Task objective.
Copy all the records below, putting "binomial name" wherever "scientific name" appears and keeping everything else the same.

-- Start --

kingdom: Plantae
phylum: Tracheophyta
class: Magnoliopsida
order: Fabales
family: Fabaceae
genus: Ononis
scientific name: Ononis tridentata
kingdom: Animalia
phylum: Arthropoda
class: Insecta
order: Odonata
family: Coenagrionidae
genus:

-- End --

Task output.
kingdom: Plantae
phylum: Tracheophyta
class: Magnoliopsida
order: Fabales
family: Fabaceae
genus: Ononis
binomial name: Ononis tridentata
kingdom: Animalia
phylum: Arthropoda
class: Insecta
order: Odonata
family: Coenagrionidae
genus:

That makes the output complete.